WHAT THIS TASK INVOLVES: Do any lines in the data below contain "page"? If so, copy every one of them.
-------
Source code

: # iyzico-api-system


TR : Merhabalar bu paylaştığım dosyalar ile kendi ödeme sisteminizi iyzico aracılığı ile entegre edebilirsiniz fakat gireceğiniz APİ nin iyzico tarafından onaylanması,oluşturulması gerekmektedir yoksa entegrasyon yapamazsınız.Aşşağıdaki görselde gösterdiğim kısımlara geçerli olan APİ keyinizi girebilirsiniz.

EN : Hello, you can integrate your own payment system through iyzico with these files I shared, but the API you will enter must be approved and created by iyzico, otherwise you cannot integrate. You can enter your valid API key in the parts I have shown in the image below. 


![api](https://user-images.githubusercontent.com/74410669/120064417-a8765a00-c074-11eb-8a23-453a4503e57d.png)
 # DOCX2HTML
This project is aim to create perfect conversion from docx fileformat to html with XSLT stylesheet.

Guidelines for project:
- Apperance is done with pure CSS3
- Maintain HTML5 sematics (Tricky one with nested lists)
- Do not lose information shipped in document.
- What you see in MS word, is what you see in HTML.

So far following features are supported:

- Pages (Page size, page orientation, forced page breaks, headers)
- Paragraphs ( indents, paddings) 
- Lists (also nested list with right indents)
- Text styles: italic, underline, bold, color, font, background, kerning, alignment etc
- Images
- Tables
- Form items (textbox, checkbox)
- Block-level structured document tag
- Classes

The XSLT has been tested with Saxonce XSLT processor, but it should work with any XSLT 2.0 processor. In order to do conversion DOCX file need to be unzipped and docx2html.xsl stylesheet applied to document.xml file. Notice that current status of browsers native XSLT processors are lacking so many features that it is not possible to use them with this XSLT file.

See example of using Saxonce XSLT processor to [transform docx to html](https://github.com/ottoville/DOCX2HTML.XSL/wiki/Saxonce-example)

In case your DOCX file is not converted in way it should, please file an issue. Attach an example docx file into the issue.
-------
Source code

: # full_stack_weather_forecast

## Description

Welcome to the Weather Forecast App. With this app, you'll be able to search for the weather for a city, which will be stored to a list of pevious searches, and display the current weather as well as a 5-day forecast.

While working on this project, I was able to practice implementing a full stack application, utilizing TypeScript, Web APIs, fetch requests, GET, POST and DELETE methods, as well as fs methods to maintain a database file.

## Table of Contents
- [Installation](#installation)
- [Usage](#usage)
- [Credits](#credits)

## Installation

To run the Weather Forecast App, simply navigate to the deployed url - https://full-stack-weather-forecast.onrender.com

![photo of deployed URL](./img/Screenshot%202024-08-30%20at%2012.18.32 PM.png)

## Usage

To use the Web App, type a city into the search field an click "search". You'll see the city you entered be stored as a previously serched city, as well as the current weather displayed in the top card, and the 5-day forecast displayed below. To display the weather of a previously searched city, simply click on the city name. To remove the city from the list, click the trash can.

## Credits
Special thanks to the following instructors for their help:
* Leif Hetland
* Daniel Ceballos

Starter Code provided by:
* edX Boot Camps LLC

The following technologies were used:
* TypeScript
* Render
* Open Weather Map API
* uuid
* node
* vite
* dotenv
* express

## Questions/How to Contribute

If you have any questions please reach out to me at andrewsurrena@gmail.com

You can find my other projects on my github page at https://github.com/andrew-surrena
-------
REPLY TO THE EXERCISE:
- Pages (Page size, page orientation, forced page breaks, headers)
You can find my other projects on my github page at https://github.com/andrew-surrena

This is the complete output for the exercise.